YOUR TASK =
Copy out all lines from the entries below in which "بودند" occurs.

DATASET ENTRIES section start

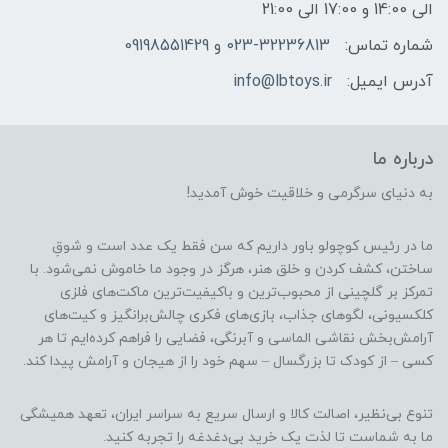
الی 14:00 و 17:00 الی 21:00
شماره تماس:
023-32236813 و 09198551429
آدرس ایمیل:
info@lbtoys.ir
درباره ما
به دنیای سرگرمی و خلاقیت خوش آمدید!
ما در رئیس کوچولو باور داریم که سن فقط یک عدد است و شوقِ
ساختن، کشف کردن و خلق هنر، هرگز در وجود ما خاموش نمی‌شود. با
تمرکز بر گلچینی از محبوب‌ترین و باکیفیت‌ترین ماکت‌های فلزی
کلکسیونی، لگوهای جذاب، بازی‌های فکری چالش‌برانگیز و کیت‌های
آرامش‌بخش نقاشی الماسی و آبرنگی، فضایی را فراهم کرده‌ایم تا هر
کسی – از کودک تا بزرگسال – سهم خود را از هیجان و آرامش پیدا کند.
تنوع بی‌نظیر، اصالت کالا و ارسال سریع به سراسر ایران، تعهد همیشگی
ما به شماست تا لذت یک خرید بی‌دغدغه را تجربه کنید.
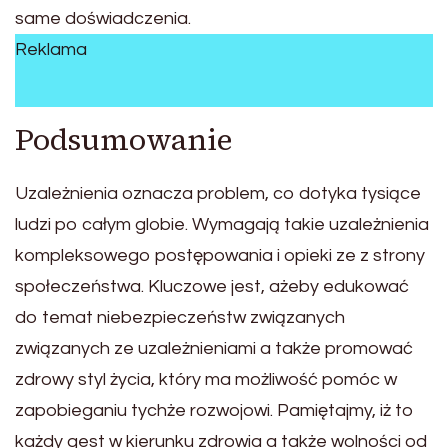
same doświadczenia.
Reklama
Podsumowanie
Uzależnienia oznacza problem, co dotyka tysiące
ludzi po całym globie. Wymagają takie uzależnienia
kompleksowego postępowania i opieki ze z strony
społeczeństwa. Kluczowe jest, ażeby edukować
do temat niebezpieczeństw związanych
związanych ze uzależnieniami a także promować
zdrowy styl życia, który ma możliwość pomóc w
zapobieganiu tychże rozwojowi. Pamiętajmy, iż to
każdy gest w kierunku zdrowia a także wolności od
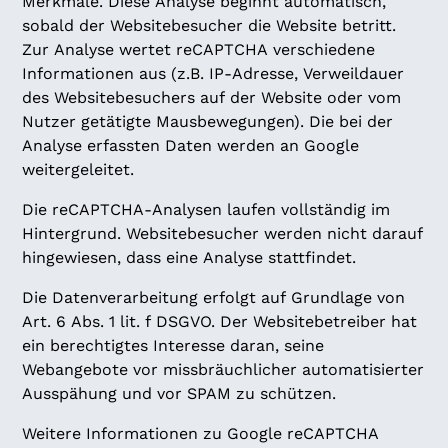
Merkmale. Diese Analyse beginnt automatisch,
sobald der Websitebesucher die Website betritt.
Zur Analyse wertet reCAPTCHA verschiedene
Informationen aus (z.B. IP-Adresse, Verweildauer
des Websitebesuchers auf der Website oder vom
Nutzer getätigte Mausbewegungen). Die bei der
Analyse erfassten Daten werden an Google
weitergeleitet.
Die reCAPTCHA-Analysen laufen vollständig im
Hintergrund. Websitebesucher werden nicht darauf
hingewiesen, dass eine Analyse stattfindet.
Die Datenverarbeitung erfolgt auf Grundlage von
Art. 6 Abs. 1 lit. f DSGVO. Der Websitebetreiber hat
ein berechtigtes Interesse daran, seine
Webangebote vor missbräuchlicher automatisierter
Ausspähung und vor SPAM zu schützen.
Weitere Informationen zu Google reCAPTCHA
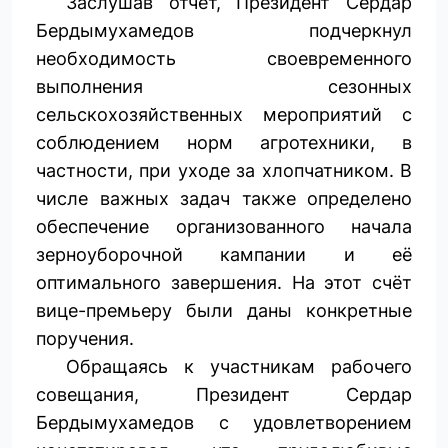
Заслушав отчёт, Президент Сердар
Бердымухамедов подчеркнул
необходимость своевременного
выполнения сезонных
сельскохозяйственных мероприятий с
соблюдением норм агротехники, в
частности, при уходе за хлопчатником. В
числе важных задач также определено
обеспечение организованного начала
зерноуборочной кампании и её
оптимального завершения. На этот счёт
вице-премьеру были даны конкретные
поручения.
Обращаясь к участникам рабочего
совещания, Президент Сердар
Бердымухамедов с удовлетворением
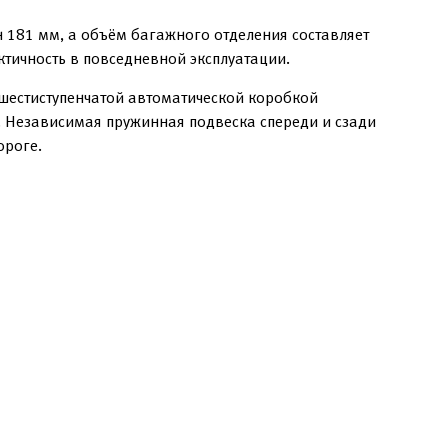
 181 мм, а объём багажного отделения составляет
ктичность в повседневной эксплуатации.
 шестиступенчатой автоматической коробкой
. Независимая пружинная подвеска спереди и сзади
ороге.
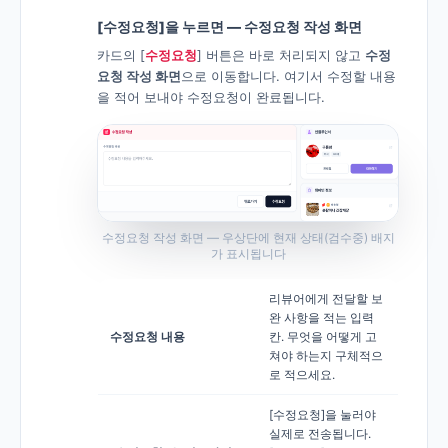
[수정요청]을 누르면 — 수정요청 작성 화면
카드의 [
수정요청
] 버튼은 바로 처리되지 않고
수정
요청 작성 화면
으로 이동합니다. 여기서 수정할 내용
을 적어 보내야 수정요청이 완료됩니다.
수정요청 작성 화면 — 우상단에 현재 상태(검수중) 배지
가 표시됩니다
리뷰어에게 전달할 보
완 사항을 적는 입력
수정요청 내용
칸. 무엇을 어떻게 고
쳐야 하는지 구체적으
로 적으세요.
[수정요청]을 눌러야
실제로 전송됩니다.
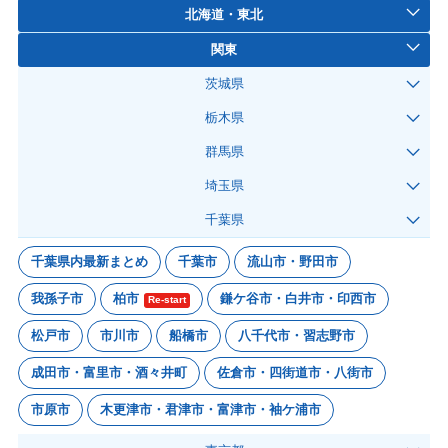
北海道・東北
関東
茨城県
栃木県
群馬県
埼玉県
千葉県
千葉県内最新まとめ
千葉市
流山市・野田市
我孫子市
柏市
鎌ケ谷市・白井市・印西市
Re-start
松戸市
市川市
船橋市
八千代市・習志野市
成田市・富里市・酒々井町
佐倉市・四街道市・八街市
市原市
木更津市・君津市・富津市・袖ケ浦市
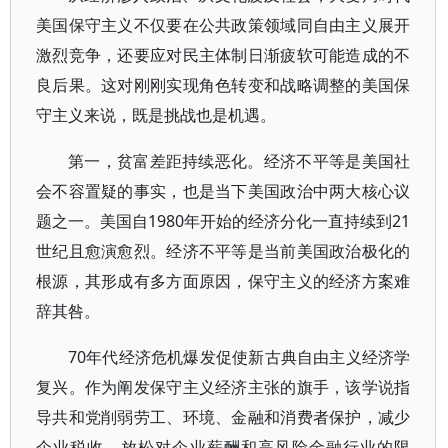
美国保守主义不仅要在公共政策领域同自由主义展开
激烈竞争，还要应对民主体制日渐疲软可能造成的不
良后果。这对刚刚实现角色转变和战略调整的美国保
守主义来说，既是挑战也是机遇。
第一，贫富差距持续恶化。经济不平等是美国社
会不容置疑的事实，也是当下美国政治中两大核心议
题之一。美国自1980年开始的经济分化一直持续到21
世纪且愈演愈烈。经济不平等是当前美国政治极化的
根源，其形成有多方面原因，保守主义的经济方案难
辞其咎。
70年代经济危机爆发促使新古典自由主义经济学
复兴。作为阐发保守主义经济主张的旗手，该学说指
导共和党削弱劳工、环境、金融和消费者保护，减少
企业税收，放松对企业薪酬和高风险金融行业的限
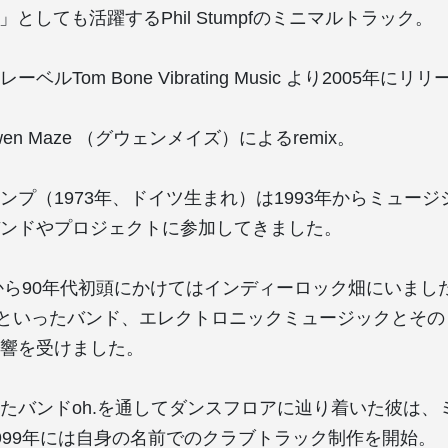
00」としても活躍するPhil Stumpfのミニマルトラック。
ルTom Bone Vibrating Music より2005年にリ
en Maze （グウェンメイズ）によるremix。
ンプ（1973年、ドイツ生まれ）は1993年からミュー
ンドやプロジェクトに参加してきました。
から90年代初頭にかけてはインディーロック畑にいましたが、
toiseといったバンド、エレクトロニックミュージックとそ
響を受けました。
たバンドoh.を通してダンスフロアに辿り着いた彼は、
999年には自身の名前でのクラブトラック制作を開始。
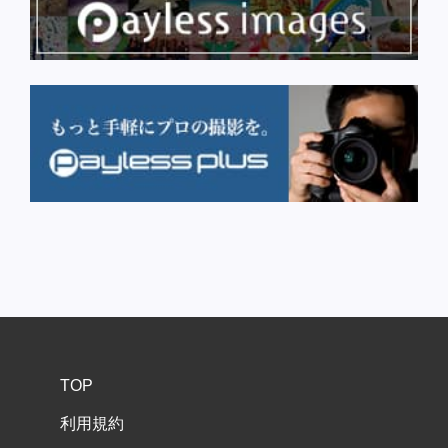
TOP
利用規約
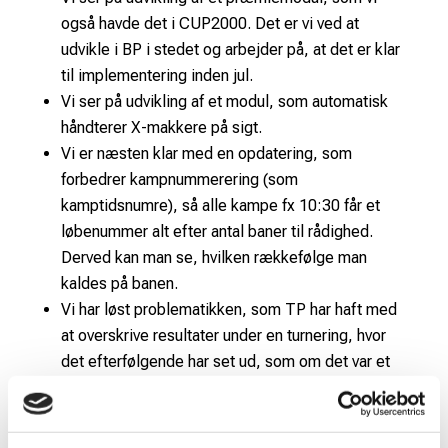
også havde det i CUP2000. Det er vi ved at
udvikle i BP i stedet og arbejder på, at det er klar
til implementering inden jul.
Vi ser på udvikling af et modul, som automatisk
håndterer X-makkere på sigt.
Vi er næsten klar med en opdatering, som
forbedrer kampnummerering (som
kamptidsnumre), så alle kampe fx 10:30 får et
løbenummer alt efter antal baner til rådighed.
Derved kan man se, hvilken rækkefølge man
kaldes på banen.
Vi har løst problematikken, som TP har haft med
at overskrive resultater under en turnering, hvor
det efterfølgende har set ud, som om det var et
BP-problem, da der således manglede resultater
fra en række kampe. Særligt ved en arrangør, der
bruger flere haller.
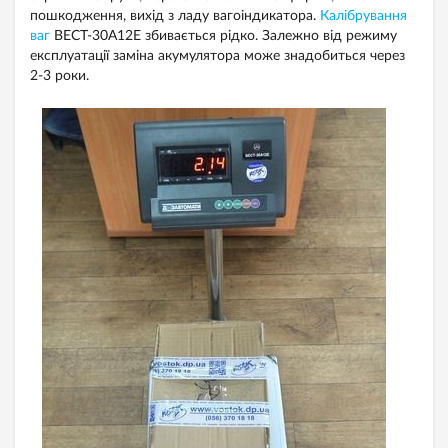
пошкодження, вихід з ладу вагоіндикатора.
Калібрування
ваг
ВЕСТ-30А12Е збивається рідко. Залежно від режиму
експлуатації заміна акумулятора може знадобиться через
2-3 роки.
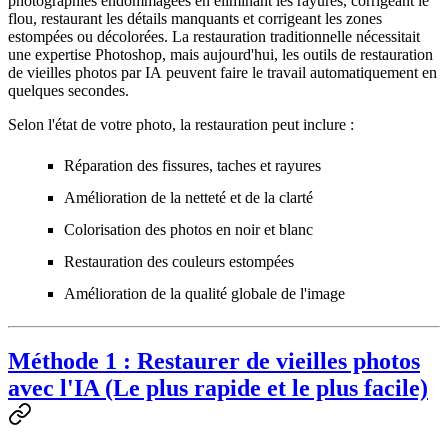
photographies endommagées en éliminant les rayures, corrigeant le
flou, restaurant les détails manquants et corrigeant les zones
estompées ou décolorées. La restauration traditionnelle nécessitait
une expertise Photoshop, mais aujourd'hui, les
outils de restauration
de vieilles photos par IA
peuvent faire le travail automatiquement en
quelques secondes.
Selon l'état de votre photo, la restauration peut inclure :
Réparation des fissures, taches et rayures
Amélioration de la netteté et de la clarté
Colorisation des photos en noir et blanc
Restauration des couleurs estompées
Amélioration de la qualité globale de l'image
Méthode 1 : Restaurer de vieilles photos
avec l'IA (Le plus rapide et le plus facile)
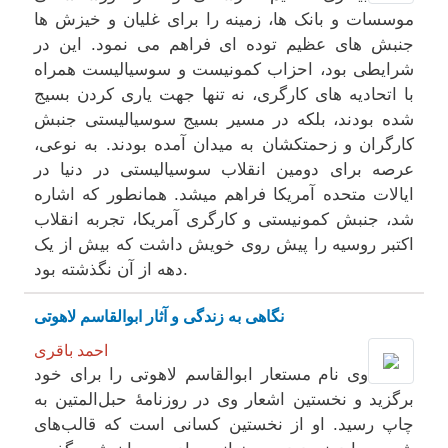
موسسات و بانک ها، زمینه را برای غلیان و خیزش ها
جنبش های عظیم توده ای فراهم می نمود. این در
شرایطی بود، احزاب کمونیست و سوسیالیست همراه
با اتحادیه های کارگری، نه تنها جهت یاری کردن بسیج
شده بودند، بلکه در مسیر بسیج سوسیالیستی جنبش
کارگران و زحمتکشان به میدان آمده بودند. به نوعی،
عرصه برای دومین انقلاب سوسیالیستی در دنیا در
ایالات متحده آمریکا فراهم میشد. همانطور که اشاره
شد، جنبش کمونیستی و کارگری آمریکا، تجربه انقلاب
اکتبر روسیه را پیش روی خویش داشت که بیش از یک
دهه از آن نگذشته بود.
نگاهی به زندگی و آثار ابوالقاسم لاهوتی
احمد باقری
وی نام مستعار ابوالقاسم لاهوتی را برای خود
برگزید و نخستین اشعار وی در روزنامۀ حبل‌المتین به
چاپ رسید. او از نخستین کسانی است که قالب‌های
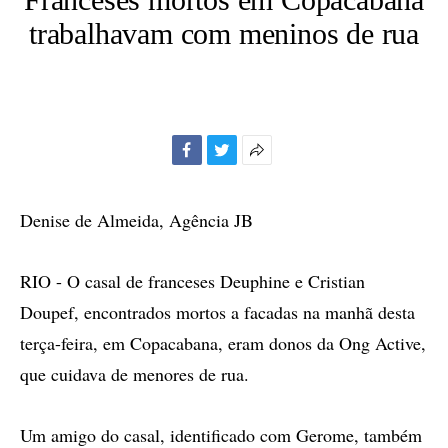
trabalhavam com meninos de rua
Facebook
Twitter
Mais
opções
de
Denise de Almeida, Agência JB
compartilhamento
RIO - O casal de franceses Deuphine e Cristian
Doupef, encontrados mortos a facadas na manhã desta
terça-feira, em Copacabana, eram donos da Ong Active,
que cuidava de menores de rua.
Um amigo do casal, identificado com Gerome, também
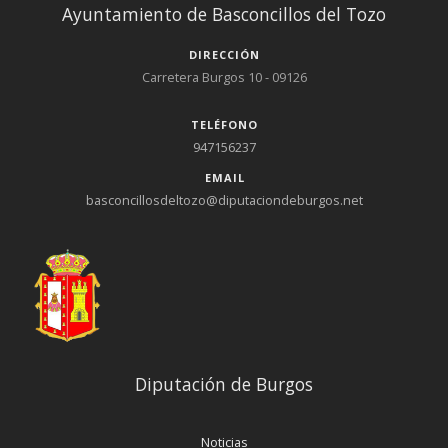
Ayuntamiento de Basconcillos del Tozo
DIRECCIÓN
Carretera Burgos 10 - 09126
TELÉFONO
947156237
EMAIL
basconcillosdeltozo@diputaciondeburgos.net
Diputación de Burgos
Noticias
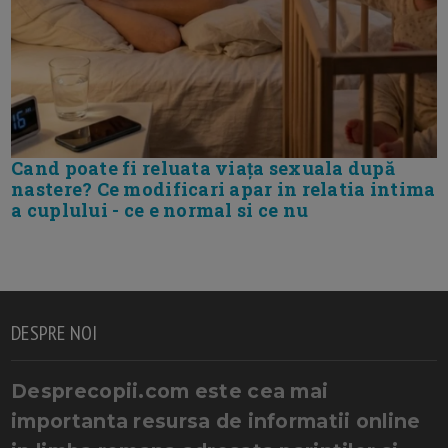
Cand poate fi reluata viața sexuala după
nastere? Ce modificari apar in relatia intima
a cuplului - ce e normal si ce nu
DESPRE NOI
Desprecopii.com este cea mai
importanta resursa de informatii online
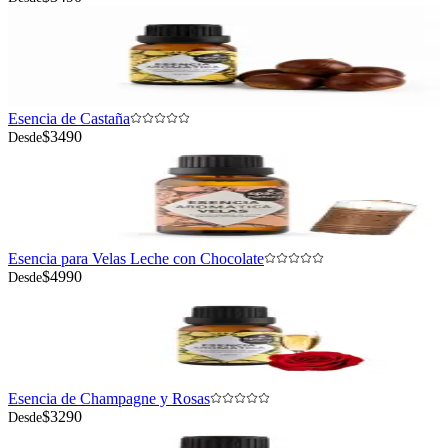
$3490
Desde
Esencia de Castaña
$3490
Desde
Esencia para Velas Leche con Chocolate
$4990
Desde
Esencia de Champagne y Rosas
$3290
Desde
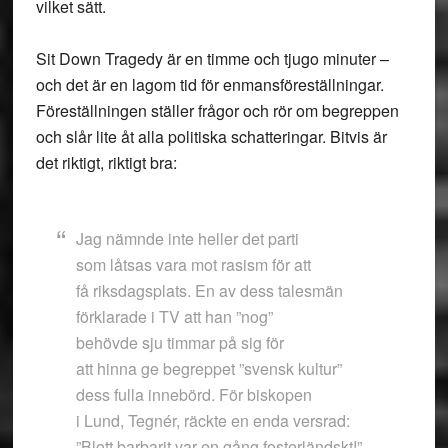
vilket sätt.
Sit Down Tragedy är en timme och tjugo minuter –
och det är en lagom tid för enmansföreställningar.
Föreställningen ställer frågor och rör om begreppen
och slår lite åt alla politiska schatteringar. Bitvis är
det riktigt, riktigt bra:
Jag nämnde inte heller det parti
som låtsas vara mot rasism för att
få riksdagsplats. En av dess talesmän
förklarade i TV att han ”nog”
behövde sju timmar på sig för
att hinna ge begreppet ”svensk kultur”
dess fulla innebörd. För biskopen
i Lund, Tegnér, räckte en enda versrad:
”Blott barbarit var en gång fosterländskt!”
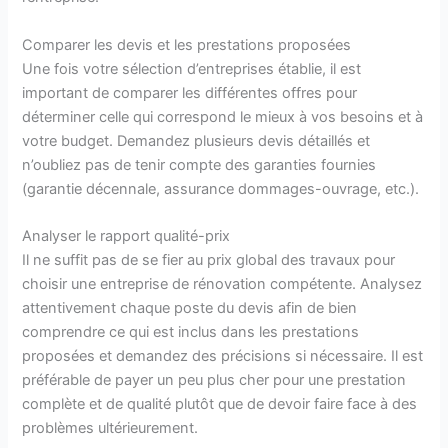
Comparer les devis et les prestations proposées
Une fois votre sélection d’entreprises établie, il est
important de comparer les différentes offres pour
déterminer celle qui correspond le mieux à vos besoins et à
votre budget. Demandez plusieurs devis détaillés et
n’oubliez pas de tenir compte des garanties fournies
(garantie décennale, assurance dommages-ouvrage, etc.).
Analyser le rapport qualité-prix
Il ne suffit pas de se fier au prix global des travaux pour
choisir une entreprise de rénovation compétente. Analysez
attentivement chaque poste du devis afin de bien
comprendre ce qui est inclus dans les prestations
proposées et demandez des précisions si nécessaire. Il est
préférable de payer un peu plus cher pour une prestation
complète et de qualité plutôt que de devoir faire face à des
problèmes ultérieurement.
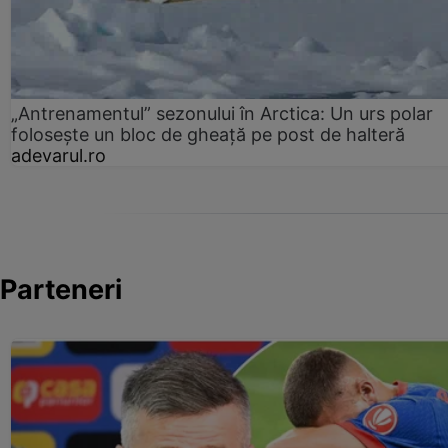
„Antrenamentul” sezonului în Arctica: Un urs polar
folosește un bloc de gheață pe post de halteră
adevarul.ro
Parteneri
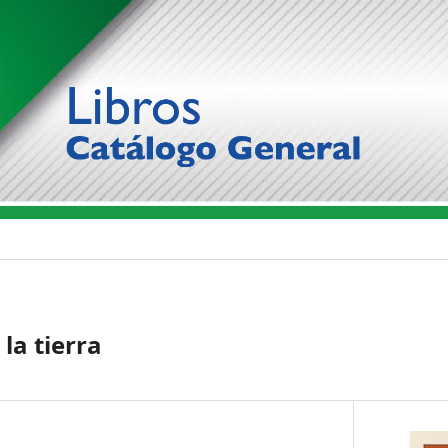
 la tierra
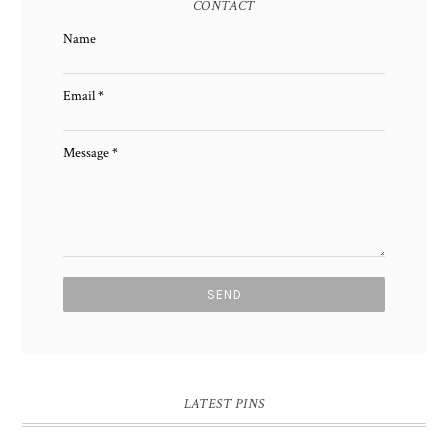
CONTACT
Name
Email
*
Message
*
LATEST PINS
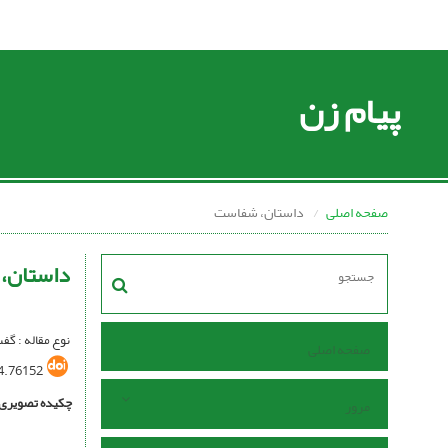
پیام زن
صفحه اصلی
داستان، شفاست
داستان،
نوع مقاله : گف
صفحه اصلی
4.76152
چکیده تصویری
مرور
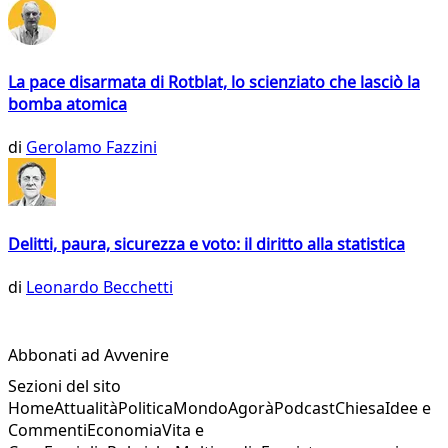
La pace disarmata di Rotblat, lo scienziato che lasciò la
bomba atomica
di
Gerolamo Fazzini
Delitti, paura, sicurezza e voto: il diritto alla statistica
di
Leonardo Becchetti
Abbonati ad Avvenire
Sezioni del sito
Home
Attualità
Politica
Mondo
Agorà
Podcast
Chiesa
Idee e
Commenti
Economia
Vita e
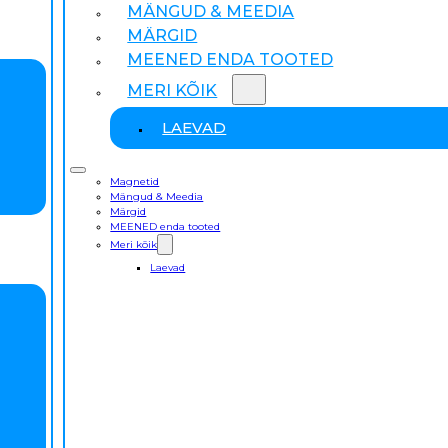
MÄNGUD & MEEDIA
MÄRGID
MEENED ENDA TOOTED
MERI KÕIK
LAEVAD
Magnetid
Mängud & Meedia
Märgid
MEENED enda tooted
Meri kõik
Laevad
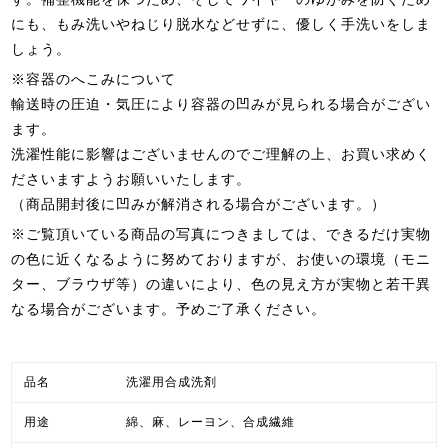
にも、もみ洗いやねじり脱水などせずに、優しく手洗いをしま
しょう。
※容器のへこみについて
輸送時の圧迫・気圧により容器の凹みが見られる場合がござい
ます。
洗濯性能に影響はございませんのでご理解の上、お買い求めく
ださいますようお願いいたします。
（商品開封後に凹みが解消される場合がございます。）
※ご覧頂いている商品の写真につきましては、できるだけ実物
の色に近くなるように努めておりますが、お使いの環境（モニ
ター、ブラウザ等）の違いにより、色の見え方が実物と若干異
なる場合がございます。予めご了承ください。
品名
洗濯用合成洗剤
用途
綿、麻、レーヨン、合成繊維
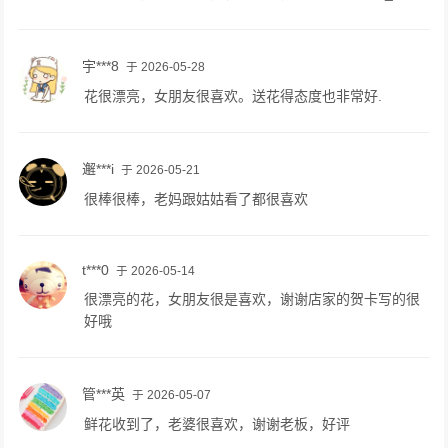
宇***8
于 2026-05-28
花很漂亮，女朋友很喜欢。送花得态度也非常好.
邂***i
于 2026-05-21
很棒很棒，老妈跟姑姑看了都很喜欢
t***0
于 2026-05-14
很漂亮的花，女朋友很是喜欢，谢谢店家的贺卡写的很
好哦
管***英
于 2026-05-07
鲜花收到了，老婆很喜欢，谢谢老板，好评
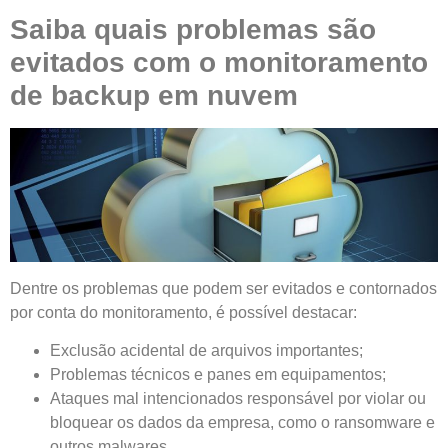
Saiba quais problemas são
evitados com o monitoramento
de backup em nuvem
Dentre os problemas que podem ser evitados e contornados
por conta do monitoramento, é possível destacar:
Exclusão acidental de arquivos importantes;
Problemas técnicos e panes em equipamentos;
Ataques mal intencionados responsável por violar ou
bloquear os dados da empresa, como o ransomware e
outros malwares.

DATASET ENTRIES section end

RESULT OF THIS TASK =
شده بودند، بلکه در مسیر بسیج سوسیالیستی جنبش
کارگران و زحمتکشان به میدان آمده بودند. به نوعی،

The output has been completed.